Hilarious to some, bizarre to others, and deemed perfectly appropriate in some quarters, was Boston's panic attack triggered by a several-weeks-old,high-tech marketing ploy for an online cartoon show. I may be dating myself here - but my immediate thought when I first saw photos of the devices, which employed plug-in,light-up bulbs to depict cartoon characters, was "oh, Lite Brites!" They did not look threatening to me; rather they looked cute, if inexplicable, since I have never seen the show in question.

And ok, I know it's a "post 9/11 world," with terrorism lurking under every bed, but Boston was the ONLY city where anyone even reacted to those video ads, much less called 911, never mind threw themselves into a full-scale, locked-down panic. Surely we can assume the other cities where these devices were posted take terrorism just as seriously as does Boston! And I doubt the marketers really expected or planned for this reaction - if they had, my guess is we'd have seen more cities blowing up devices and calling for a red alert. but we didn't. So I was interested to know why the Boston authorities freaked out, and you should be too. Hopefully it isn't, as one commentator on the subject suggested, that Boston is not a digitally hip city. (Hey! That hurts.)

Listen closely to one of the reasons given by the Boston police and city officials. They noted that the devices had "protruding wires," and again, in this day and age, they can't be too careful. Ok; seems reasonable. Well, then, what are we going to do about all the backpacks, hats, hoodies, jackets and other digitally ready and enabled clothing and accessories that are starting to flood the market - much of it heading for planes, trains, buses and subways? You betcha some of that stuff has protruding wires. And how about the bulky solar battery-equipped laptop cases and back packs? And the increasingly micro headsets that have people seemingly talking to themselves, the buzzing of vibrating phones and pagers, and who knows, RFID or other smart chip-enabled cards, devices and clothing. Use your imagination.

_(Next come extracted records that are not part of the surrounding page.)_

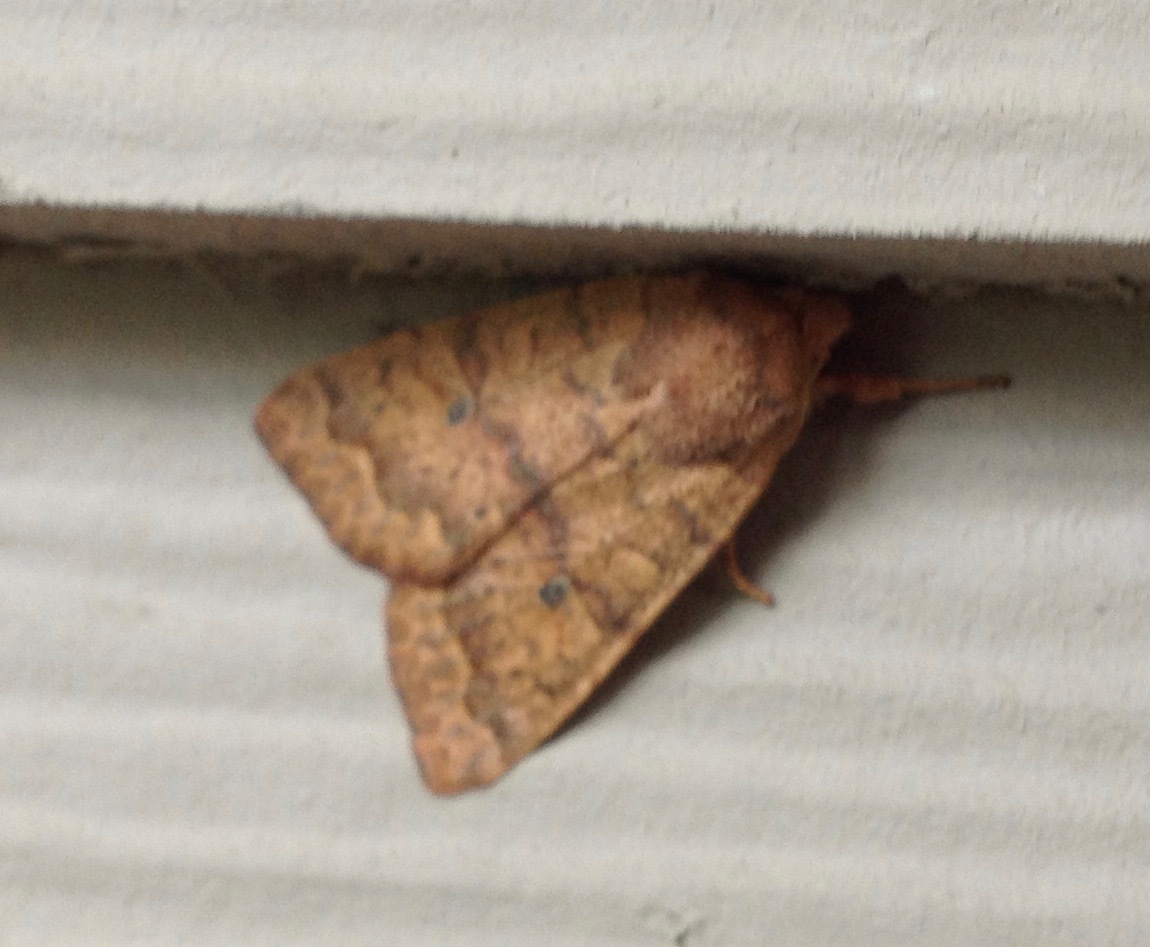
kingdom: Animalia
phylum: Arthropoda
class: Insecta
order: Lepidoptera
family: Noctuidae
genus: Agrochola
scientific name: Agrochola bicolorago
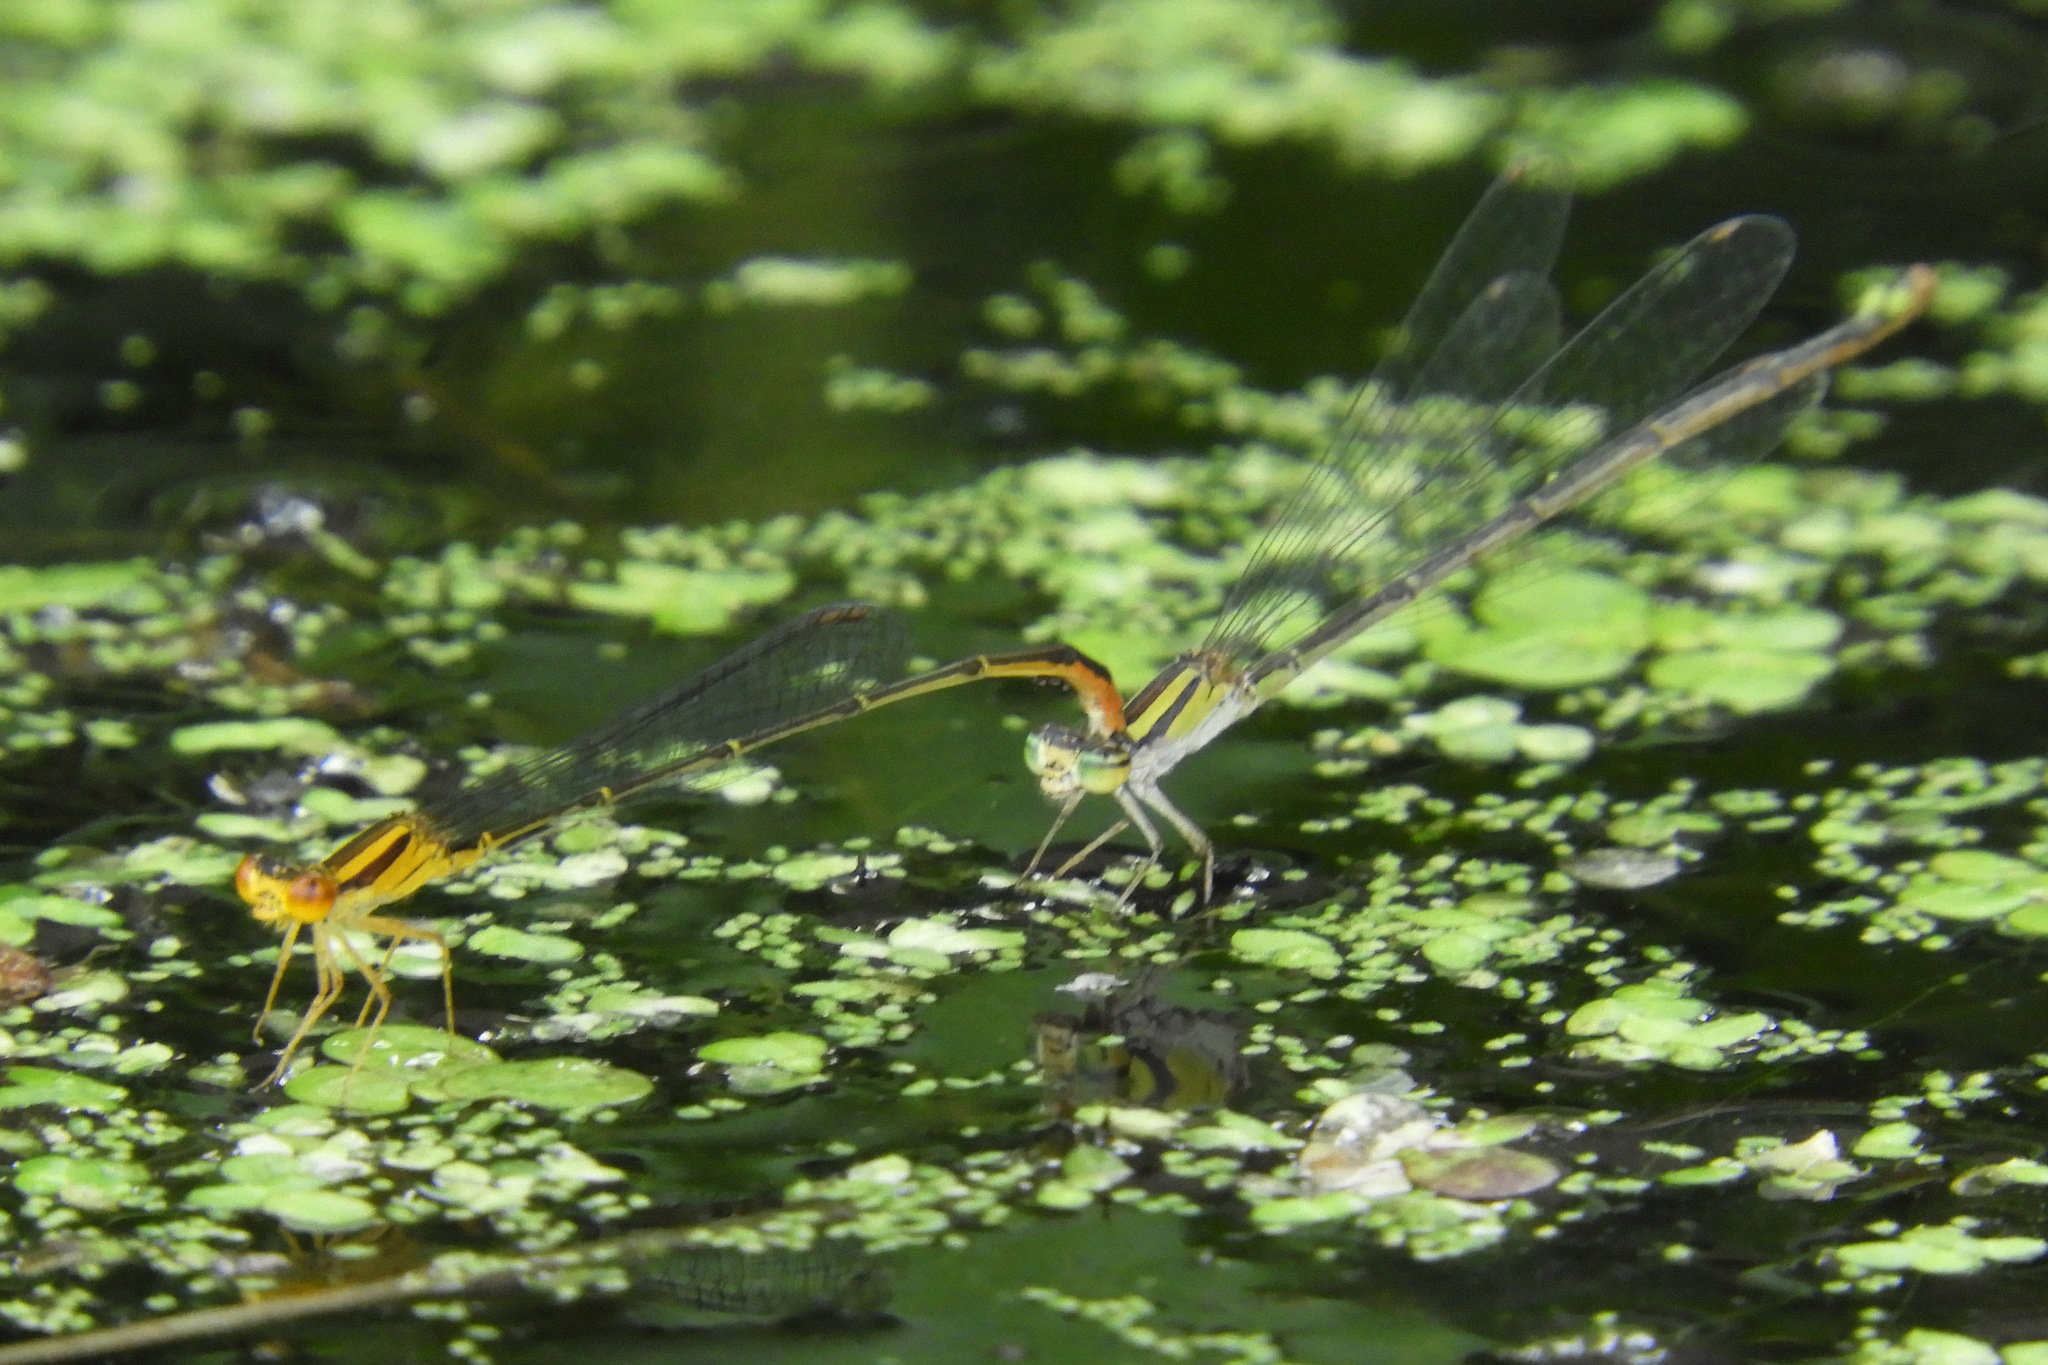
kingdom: Animalia
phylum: Arthropoda
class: Insecta
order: Odonata
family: Coenagrionidae
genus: Enallagma
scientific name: Enallagma signatum
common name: Orange bluet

Toss in other recent headlines about schools banning cell phones, businesses banning photo-enabled cell phones, and legislation banning cell phone use in moving automobiles. Now think ahead to internet-enabled everything, the ability to remotely access, download and send whatever into cars, phones, blackberries, video games and other devices.

That protectionist bill pending in N.Y., the security-fueled panic in Boston?, we're only going to see more of this, not less. Our belongings and tools are becoming increasingly digitally-enabled, and that means we're going to see more suspicious-looking devices with protruding wires and whatnot, more questionable use of personal technology, and even more people lost in a self-imposed digital haze.

Which means we're looking at the beginnings of a major collision between the need to detect and protect from suspicious, illegal or ill-advised use of mostly electronic and wireless devices, and the need to deploy technological advances that better people's lives (even if they don't pay attention while using them)and fuel commerce.

The government, obviously, is going to have to do a better job of distinguishing between the benign, the beastly and the brainless, a task that is easier said than done. The high-tech community is going to have start designing these products with one eye on homeland security issues and fears, and another on personal safety. Focusing just on the hip factor, mobility and user preferences isn't going to be enough. The public is going to have to do a much better job of appropriately using these products so as not to harm themselves or others, or invite unwanted government big footing and unintended bouts of hysteria.

There's a middle ground in here somewhere - but I'm not sure where it is. As silly as Kruger's legislation may appear, we all know how distracting our electronic toys and tools are. And as absurd as I found Boston's panic, I also don't doubt that the bad guys will be looking for ways to hijack the most seemingly innocent deployments of consumer technology for their own nefarious uses. So the question becomes - how do you guard against that without inconveniencing an entire nation, or holding back the deployment of new, beneficial technology?